Federal Grant Writing Workshop

Friday, November 3, 2023, | 10 a.m. - 1 p.m.

Fordham Law School, Lincoln Center Campus
Lecture Hall 4-08
150 West 62nd Street, New York, NY 10023

Register by October 31, 2023

Register Now

Sponsored by the Fordham Office of Research

Opening the “Black Box” of Grant Funding
How to Successfully Apply for Federal Grants

Presented by:
Yuan Liu, Ph.D., Neuroscientist, former NIH Office Chief
Dennis L. Glanzman, Ph.D., Neuroscientist, former NIH Program Chief

Chaired by
Rebeca Franco, MPH, Director of the Office of Sponsored Programs, Fordham University

If you are a newly established investigator, you may have had the following experience:

You have worked extremely hard for months preparing your first application, nervously submitted it to the funding agency, anxiously waited many more months, only to receive a notification that your project would not be funded

The entire process (Application, Review and Funding) may appear to be a mysterious “Black Box”

For this grantsmanship workshop, we have invited two former senior program officials from the National Institutes of Health (NIH), to reveal the mysteries underlying successful grantsmanship.  They have each had more than twenty years of experience at the NIH, where they managed hundreds of active grants in their portfolios, helped thousands of applicants, developed large number of grant funding initiatives, organized and chaired dozens of scientific meetings, designed and presented many grantsmanship and funding opportunity workshops domestically and internationally.

They will share with us the “inside story” of successful grantsmanship, including:

  • What are the funding opportunities and various grant mechanisms

  • How to find the proper “home” for your project

  • How grant applications are reviewed and evaluated

  • How funding decisions are made by the Institutes

  • The Do’s and Don’ts of preparing and revising applications

The Presenters

Dr. Yuan Liu served as Program Director and Office Chief at the NIH for over 20 years. During this time, she served on over a dozen inter-governmental, inter-agency and trans-NIH committees that developed many international and domestic initiatives and programs. She was the co-founder, along with Dr. Glanzman, of the NIH-NSF Collaborative Research of Computational Neuroscience Program, which has funded over 500 projects with over 1000 PIs. This program was recognized by the Presidential Office of Science and Technology Polity as an exemplar of interagency collaboration.

Dr. Liu organized, chaired and presented at numerous scientific symposia and conferences worldwide to promote biomedical research. She also organized and lectured at many Grantsmanship and Career Development workshops in the US, Europe, Asia, and Africa. She published many scientific research papers and review articles, edited three scientific volumes, and continues serving on the editorial board of Neuroinformatics. Dr. Liu received her BA and MA from Peking University in China, and her Ph.D. from Universität Basel in Switzerland. 

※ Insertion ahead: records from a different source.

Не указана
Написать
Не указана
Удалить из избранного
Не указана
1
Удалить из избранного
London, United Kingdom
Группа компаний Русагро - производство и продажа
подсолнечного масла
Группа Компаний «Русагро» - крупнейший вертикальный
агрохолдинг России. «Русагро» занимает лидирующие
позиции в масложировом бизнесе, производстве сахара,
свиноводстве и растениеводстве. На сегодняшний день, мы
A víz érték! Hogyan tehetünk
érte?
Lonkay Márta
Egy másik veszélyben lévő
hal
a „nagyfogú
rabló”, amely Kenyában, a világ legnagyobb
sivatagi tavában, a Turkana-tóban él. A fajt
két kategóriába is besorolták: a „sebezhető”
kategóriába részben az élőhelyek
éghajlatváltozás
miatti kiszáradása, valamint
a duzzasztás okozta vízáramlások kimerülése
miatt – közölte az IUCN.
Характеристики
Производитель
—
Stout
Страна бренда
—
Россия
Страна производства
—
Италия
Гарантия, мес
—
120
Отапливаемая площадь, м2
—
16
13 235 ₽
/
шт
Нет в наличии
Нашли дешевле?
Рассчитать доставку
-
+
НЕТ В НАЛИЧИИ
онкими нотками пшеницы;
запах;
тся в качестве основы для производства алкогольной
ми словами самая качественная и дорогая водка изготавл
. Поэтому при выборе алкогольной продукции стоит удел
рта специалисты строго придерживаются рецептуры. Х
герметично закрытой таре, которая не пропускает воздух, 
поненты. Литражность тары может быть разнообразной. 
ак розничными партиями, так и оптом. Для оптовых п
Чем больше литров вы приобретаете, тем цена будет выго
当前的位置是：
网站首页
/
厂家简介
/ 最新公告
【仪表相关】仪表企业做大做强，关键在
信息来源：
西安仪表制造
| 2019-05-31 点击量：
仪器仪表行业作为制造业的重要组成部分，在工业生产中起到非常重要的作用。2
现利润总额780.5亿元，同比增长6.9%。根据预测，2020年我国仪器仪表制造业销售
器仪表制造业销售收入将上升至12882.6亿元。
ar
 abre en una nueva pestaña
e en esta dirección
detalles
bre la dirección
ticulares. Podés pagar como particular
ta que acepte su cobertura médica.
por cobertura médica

Dr. Dennis Glanzman served 30 years in Science Administration at the Federal level, first at the NSF and later at the NIH, managing various grant portfolios in multiple and diverse programs.  Due to the interdisciplinary nature of these programs, he was instrumental in forging collaborations between scientists from many different disciplines, including physics, mathematics, statistics, chemistry, engineering, computer science, biology, and psychology.

He gave dozens of Grants-manship and Funding Opportunities presentations, locally, nationally and internationally, and also organized over sixty scientific meetings, conferences and symposia focusing primarily on computational neuroscience.  He has published his own grant-supported research articles, edited three research volumes and served on the editorial boards of scientific journals.  Dr. Glanzman received his BA (nuclear physics) MS (biological sciences) and PhD (neuroscience) degrees, all from UC Irvine.  He was a tenured professor at Arizona State University, and from there he was recruited by the NSF, and later by the NIH, to manage several multi-million-dollar research grant programs.